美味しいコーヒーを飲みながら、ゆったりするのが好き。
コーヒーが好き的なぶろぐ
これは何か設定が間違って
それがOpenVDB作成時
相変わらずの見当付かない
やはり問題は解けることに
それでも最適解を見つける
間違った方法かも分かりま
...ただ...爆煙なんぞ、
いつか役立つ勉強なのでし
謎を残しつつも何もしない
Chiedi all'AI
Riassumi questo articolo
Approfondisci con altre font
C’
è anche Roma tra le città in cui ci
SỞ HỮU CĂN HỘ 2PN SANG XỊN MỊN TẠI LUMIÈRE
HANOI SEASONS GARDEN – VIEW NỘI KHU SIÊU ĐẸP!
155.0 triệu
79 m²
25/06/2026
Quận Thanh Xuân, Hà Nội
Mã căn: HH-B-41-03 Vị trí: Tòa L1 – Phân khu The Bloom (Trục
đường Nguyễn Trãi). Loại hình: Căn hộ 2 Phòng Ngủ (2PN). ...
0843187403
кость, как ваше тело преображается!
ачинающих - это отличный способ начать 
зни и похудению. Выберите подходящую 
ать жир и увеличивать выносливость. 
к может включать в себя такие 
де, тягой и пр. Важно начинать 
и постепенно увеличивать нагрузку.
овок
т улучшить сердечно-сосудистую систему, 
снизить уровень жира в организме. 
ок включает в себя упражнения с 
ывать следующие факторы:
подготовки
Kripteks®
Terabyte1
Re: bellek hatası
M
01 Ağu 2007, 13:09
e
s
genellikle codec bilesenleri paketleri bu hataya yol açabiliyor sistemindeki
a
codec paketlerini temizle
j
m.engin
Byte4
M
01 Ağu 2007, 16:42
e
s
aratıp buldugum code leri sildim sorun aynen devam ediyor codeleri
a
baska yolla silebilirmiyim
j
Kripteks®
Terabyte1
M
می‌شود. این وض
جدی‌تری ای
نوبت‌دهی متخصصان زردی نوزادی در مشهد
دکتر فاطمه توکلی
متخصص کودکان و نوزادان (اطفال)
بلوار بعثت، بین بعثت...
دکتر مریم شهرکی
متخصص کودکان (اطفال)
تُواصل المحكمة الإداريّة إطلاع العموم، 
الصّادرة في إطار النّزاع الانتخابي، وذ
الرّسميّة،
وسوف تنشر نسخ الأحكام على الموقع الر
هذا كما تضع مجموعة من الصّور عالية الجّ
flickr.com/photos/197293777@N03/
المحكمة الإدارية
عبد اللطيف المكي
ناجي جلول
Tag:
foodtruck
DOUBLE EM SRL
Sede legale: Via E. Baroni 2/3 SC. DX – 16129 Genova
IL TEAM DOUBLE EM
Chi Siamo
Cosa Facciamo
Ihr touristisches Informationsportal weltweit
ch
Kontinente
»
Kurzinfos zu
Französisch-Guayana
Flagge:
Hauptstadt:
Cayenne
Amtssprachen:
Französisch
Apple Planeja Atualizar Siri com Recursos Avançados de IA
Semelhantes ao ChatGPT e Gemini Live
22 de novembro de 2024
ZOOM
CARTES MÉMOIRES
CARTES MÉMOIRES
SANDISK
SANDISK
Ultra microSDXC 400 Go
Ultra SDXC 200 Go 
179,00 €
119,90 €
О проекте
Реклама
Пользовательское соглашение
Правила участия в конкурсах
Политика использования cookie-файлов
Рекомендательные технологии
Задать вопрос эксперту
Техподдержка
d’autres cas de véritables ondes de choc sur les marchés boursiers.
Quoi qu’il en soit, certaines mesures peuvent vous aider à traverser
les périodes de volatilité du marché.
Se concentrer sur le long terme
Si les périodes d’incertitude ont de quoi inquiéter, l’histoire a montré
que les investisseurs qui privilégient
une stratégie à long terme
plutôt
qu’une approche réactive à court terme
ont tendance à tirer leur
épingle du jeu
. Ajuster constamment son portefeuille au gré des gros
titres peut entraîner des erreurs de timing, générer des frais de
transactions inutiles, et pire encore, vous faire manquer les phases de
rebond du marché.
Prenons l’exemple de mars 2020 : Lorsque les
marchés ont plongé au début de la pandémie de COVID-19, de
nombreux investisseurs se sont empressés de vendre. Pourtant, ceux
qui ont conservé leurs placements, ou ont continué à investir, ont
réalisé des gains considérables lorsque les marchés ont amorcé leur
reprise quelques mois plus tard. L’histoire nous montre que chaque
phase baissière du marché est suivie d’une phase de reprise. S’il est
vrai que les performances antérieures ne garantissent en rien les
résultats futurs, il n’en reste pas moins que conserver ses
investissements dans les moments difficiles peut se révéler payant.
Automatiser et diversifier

══════════════════════════════

REQUIRED WORK –
Reproduce every line of the records above verbatim, keeping the original order.

ANSWER TO THE PROBLEM –
美味しいコーヒーを飲みながら、ゆったりするのが好き。
コーヒーが好き的なぶろぐ
これは何か設定が間違って
それがOpenVDB作成時
相変わらずの見当付かない
やはり問題は解けることに
それでも最適解を見つける
間違った方法かも分かりま
...ただ...爆煙なんぞ、
いつか役立つ勉強なのでし
謎を残しつつも何もしない
Chiedi all'AI
Riassumi questo articolo
Approfondisci con altre font
C’
è anche Roma tra le città in cui ci
SỞ HỮU CĂN HỘ 2PN SANG XỊN MỊN TẠI LUMIÈRE
HANOI SEASONS GARDEN – VIEW NỘI KHU SIÊU ĐẸP!
155.0 triệu
79 m²
25/06/2026
Quận Thanh Xuân, Hà Nội
Mã căn: HH-B-41-03 Vị trí: Tòa L1 – Phân khu The Bloom (Trục
đường Nguyễn Trãi). Loại hình: Căn hộ 2 Phòng Ngủ (2PN). ...
0843187403
кость, как ваше тело преображается!
ачинающих - это отличный способ начать 
зни и похудению. Выберите подходящую 
ать жир и увеличивать выносливость. 
к может включать в себя такие 
де, тягой и пр. Важно начинать 
и постепенно увеличивать нагрузку.
овок
т улучшить сердечно-сосудистую систему, 
снизить уровень жира в организме. 
ок включает в себя упражнения с 
ывать следующие факторы:
подготовки
Kripteks®
Terabyte1
Re: bellek hatası
M
01 Ağu 2007, 13:09
e
s
genellikle codec bilesenleri paketleri bu hataya yol açabiliyor sistemindeki
a
codec paketlerini temizle
j
m.engin
Byte4
M
01 Ağu 2007, 16:42
e
s
aratıp buldugum code leri sildim sorun aynen devam ediyor codeleri
a
baska yolla silebilirmiyim
j
Kripteks®
Terabyte1
M
می‌شود. این وض
جدی‌تری ای
نوبت‌دهی متخصصان زردی نوزادی در مشهد
دکتر فاطمه توکلی
متخصص کودکان و نوزادان (اطفال)
بلوار بعثت، بین بعثت...
دکتر مریم شهرکی
متخصص کودکان (اطفال)
تُواصل المحكمة الإداريّة إطلاع العموم، 
الصّادرة في إطار النّزاع الانتخابي، وذ
الرّسميّة،
وسوف تنشر نسخ الأحكام على الموقع الر
هذا كما تضع مجموعة من الصّور عالية الجّ
flickr.com/photos/197293777@N03/
المحكمة الإدارية
عبد اللطيف المكي
ناجي جلول
Tag:
foodtruck
DOUBLE EM SRL
Sede legale: Via E. Baroni 2/3 SC. DX – 16129 Genova
IL TEAM DOUBLE EM
Chi Siamo
Cosa Facciamo
Ihr touristisches Informationsportal weltweit
ch
Kontinente
»
Kurzinfos zu
Französisch-Guayana
Flagge:
Hauptstadt:
Cayenne
Amtssprachen:
Französisch
Apple Planeja Atualizar Siri com Recursos Avançados de IA
Semelhantes ao ChatGPT e Gemini Live
22 de novembro de 2024
ZOOM
CARTES MÉMOIRES
CARTES MÉMOIRES
SANDISK
SANDISK
Ultra microSDXC 400 Go
Ultra SDXC 200 Go 
179,00 €
119,90 €
О проекте
Реклама
Пользовательское соглашение
Правила участия в конкурсах
Политика использования cookie-файлов
Рекомендательные технологии
Задать вопрос эксперту
Техподдержка
d’autres cas de véritables ondes de choc sur les marchés boursiers.
Quoi qu’il en soit, certaines mesures peuvent vous aider à traverser
les périodes de volatilité du marché.
Se concentrer sur le long terme
Si les périodes d’incertitude ont de quoi inquiéter, l’histoire a montré
que les investisseurs qui privilégient
une stratégie à long terme
plutôt
qu’une approche réactive à court terme
ont tendance à tirer leur
épingle du jeu
. Ajuster constamment son portefeuille au gré des gros
titres peut entraîner des erreurs de timing, générer des frais de
transactions inutiles, et pire encore, vous faire manquer les phases de
rebond du marché.
Prenons l’exemple de mars 2020 : Lorsque les
marchés ont plongé au début de la pandémie de COVID-19, de
nombreux investisseurs se sont empressés de vendre. Pourtant, ceux
qui ont conservé leurs placements, ou ont continué à investir, ont
réalisé des gains considérables lorsque les marchés ont amorcé leur
reprise quelques mois plus tard. L’histoire nous montre que chaque
phase baissière du marché est suivie d’une phase de reprise. S’il est
vrai que les performances antérieures ne garantissent en rien les
résultats futurs, il n’en reste pas moins que conserver ses
investissements dans les moments difficiles peut se révéler payant.
Automatiser et diversifier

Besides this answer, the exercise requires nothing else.